E come fu l’incontro col Papa, c’erano protocolli rigidissimi dopo l’attentato...
“L’ho incontrato 6 mesi dopo e mi prese la mano tra le sue, erano bollenti in modo esagerato. Aveva il cosiddetto ‘prana’”
Nelle mani?
“Sì, oggi spieghiamo questi fenomeni non dal punto di vista trascendentale. Ma le sue bollivano. Diamo molto importanza a questi aspetti che sono fenomeni vascolari”
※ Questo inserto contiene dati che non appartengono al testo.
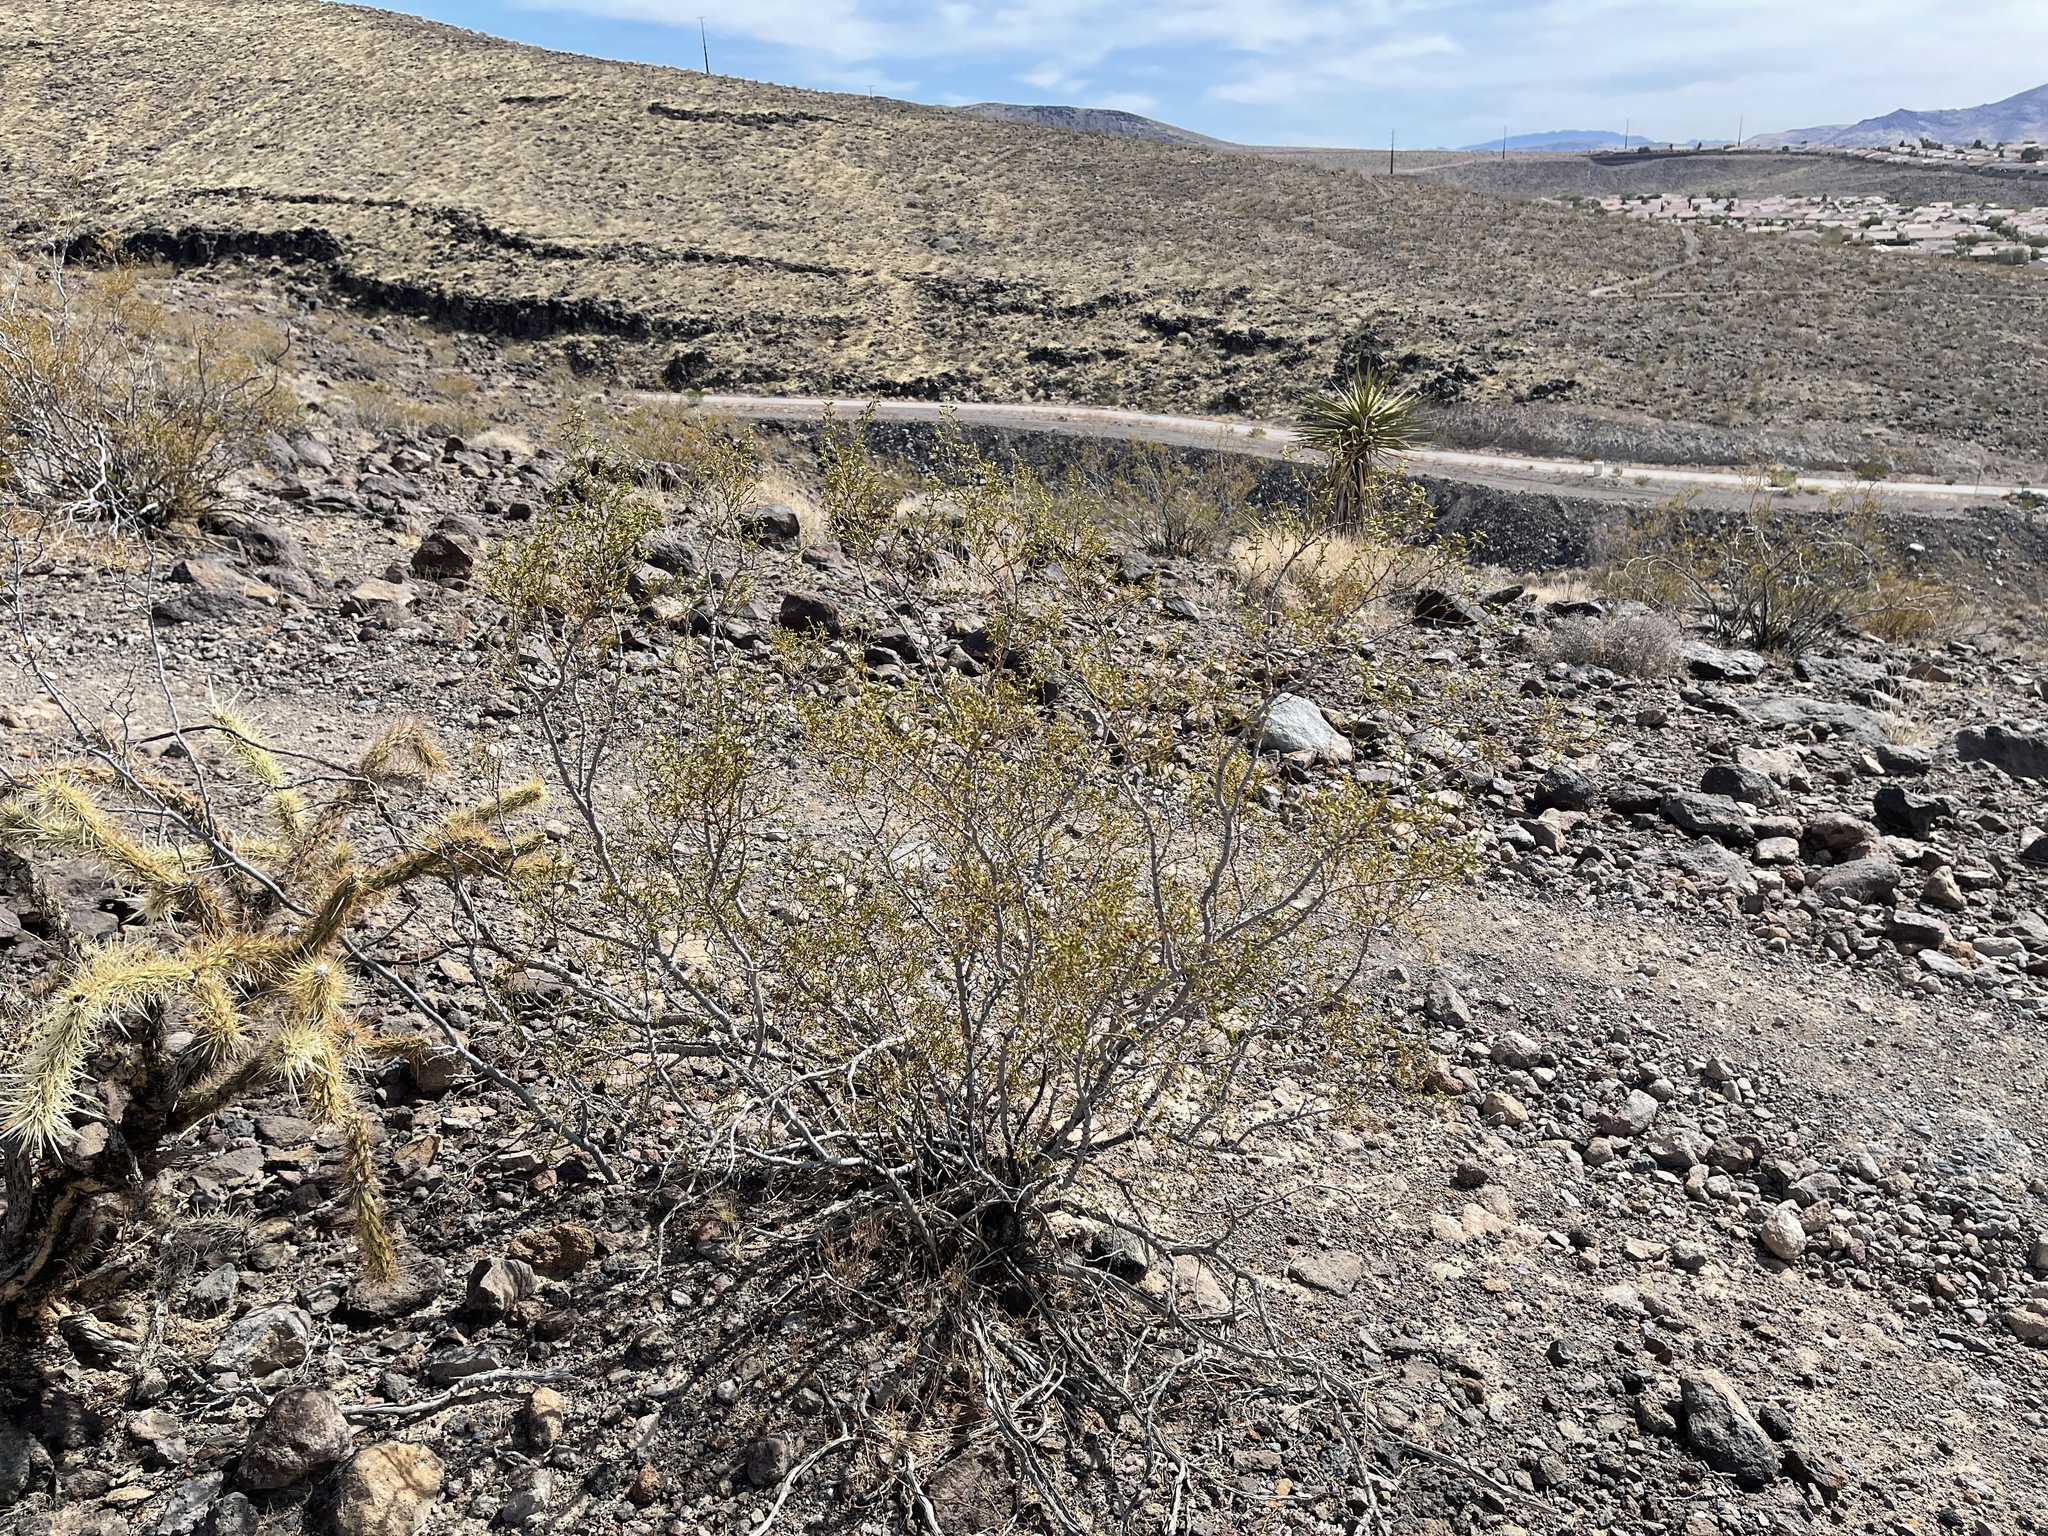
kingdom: Plantae
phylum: Tracheophyta
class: Magnoliopsida
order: Zygophyllales
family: Zygophyllaceae
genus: Larrea
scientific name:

Quando le hanno chiesto di intervenire per salvare il Papa, in questo caso mettendosi anche contro il Gemelli, cosa ha pensato?”
“Che era un bene che avessi quei contatti per essere subito operativo”
Ha avuto paura, timore, di doversi occupare di una cosa così delicata?
“No, assolutamente, su queste cose sono molto preciso, conoscendo bene la materia”
Colpì molto che il Papa volesse incontrare il suo stesso attentatore e perdonarlo. Un uomo anche di potere quindi molto diverso da quelli che vediamo oggi
“E' quello l’insegnamento della Chiesa: abbracciare anche il proprio nemico. Essere sempre disponibili per una catarsi. Deve essere possibile. Anche perché l’uomo è qualcosa di complesso”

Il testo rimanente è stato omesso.